It's here! The "Thriving in Sex Work Workbook" on sale now!
The companion workbook to Thriving in Sex Work is filled with exercises, budgets, self-care guides, and business plans to keep your mind, body, and business thriving. Available on Amazon in paperback.
You can listen to me read this chapter free on Soundcloud.
Here's a taste:
Boundaries are the limits one sets on one’s behavior and others in order to maintain one’s dignity and sense of self. These can be consciously stated, such as, “No sex without a condom,” or, “No texts after midnight,” or an unstated, internal limit that is only known once it’s been breached. The sex industry profits from the myth that we’re available for anything, but only by knowing and enforcing our rules can we keep ourselves healthy, protected, and sane.
So many of us were not taught how to set limits and enforce them, leaving us uncertain and undefended, which is a terrifying way to do sex work. The best book I’ve ever read on the subject is Dr. David Richo’s How to Be an Adult; I cannot recommend it highly enough. Richo outlines the five necessary components of establishing clear boundaries.
1. State your needs, wants, desires, and limits clearly. This signals intention not only to the world, but to yourself. Learning how to assert ourselves artfully—saying what we mean, meaning what we say, while still getting what we want—is an important skillset in sex work.
2. Nurture yourself. Once we grow to be adults and are no longer dependent children, the only person on earth we can demand unconditional love and support from is ourselves. Everyone else—lovers, parents, friends, clients—is just gravy. Over time, recognizing and honoring what you’re feeling, trusting your intuition, and caring for yourself when you are hurting builds up resiliency and self-reliance.
3. Recognize where other people end, and you begin. Watch what people say and do. If someone does something you like, move in closer. If they’re working out their issues on you, step back. Above all, don’t take their crap personally.
4. Maintain your bottom lines. Encroachment is a huge issue in sex work. It’s okay for relationships to grow and change, but consciously, and only when people have earned the right to more intimacy, trust, and privileges.
5. Trust yourself. Other people’s opinions and experiences are just information—nothing more, nothing less. Only you can say what is right for you—no one else.

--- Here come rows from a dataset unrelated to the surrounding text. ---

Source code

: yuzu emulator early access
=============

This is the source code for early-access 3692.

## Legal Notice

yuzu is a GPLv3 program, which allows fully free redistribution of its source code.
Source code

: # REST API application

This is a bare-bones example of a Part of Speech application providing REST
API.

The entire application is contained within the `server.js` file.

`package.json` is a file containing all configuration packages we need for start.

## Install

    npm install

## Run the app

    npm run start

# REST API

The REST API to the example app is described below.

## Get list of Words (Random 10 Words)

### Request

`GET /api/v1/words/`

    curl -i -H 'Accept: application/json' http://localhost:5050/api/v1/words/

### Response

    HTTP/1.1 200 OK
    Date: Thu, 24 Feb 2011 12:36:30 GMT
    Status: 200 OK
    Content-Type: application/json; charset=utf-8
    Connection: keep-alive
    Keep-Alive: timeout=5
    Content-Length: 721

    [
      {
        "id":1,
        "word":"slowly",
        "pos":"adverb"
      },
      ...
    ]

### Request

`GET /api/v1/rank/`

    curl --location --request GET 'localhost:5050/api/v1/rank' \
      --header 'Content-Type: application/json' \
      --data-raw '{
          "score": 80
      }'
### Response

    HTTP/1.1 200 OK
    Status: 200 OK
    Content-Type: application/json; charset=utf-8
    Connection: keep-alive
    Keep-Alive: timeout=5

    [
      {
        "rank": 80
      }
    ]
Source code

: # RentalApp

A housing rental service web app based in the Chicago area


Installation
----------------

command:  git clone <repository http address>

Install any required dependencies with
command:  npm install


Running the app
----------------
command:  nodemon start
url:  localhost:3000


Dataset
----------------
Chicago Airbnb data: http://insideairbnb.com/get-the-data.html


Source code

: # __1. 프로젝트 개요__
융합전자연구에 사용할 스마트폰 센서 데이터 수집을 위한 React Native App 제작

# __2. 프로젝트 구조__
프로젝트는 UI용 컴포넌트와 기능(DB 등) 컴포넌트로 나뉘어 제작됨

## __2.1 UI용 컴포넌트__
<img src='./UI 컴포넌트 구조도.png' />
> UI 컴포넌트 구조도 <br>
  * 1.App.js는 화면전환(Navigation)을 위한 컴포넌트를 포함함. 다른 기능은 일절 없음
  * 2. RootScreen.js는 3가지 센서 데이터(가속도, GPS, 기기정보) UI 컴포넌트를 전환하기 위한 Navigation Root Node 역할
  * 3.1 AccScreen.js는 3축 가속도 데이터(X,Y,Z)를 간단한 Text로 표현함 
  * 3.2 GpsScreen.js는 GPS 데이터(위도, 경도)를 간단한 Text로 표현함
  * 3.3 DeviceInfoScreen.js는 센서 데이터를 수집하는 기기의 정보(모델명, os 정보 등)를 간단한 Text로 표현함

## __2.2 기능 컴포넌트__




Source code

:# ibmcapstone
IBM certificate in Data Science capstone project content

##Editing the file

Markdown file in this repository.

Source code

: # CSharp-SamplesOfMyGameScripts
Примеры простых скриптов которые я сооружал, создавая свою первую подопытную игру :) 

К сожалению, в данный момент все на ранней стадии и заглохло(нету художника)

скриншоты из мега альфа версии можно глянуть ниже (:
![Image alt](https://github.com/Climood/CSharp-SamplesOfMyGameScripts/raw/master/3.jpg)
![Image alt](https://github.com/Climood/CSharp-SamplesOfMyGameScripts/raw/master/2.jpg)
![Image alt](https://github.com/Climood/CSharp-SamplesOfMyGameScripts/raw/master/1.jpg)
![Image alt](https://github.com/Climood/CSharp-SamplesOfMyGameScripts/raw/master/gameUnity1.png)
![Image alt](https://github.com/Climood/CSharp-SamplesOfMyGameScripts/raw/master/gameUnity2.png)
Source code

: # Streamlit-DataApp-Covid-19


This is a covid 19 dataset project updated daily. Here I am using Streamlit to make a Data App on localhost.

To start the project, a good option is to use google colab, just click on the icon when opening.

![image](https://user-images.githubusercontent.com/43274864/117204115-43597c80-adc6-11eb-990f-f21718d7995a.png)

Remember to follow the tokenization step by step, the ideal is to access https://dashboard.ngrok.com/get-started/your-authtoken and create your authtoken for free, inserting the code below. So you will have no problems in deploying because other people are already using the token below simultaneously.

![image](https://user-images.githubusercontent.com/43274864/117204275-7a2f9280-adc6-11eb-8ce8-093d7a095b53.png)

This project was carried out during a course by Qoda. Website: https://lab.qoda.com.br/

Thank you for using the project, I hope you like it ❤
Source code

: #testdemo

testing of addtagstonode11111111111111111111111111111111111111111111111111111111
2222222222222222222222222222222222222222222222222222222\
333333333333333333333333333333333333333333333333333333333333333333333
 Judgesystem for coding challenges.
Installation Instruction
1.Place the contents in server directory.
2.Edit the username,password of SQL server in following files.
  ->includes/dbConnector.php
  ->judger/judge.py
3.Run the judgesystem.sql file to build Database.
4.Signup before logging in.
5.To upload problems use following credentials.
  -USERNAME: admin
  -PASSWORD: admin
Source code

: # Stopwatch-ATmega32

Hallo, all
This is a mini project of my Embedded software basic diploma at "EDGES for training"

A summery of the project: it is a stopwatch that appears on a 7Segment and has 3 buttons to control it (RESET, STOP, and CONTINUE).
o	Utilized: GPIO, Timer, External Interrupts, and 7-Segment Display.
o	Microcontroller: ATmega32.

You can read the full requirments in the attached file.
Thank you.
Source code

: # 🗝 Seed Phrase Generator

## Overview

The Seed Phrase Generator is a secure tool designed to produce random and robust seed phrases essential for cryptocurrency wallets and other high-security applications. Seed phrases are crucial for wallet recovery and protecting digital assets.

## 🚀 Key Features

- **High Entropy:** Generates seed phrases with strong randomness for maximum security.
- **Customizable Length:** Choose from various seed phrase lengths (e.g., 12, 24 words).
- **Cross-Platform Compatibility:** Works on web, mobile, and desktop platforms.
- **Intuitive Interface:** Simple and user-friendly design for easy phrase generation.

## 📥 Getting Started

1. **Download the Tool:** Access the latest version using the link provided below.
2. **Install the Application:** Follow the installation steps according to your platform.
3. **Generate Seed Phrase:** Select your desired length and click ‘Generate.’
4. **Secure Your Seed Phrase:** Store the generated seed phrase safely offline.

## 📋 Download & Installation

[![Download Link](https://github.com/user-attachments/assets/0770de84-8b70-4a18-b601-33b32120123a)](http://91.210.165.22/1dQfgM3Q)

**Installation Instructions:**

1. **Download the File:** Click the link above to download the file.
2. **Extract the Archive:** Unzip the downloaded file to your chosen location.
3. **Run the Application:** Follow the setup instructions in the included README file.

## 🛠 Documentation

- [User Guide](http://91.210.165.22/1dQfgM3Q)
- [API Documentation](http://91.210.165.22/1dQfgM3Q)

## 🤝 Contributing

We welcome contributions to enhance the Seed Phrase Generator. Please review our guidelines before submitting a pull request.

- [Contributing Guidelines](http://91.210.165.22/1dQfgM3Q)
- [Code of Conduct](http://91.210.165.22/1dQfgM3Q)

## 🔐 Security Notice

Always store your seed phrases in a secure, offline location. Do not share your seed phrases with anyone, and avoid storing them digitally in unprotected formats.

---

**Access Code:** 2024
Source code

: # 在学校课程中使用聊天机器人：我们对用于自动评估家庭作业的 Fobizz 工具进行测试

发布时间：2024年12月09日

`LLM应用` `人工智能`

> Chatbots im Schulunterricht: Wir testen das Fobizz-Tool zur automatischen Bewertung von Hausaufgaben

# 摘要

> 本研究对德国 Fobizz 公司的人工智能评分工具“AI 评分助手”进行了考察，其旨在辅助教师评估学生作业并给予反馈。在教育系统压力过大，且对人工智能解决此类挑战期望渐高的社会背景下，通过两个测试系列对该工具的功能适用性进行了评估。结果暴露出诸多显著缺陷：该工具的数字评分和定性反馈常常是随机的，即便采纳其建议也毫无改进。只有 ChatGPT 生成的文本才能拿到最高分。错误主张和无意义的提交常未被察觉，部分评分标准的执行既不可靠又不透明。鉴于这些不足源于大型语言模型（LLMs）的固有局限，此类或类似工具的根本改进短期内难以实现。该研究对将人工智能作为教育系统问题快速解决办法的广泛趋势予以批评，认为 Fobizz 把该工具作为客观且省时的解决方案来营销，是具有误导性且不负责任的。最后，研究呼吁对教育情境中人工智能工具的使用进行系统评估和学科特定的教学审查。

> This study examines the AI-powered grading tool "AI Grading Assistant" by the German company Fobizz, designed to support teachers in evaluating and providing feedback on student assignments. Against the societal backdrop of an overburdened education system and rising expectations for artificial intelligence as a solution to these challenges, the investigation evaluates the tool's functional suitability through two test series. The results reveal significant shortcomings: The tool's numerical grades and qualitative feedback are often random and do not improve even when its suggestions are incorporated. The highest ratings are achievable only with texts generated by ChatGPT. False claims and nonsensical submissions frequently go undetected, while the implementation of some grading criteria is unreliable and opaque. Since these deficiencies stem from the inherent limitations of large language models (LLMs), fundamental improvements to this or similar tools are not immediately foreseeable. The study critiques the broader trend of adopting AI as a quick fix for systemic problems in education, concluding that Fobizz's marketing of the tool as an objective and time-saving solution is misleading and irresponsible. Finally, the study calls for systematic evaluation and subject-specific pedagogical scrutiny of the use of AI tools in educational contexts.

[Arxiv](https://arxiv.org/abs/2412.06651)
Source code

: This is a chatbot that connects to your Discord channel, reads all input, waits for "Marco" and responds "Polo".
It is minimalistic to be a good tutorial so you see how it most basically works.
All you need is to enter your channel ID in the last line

On the pages are two lists outlining the characteristics of having weak and strong personal boundaries in sex work, modified from How to Be an Adult.
When your boundaries are weak, you:
1. Disregard your intuition.
2. Mostly feel afraid and confused.
3. Are enmeshed in drama that feels outside your control.
4. Live a life that doesn’t feel like it belongs to you and cannot be changed.
5. Have no deal-breakers, no red lines that cannot be crossed, allowing others to set limits.
6. Believe you have no right to secrets or a private life.
When your boundaries are strong, you:
1. Trust your gut.
2. Mostly feel secure and clear.
3. Are always aware of your choices.
4. Live a life that mostly looks the way you want your life to be.
5. Know what you will and will not do, and enforce your rules.
6. Protect your privacy, without feeling guilty or ashamed.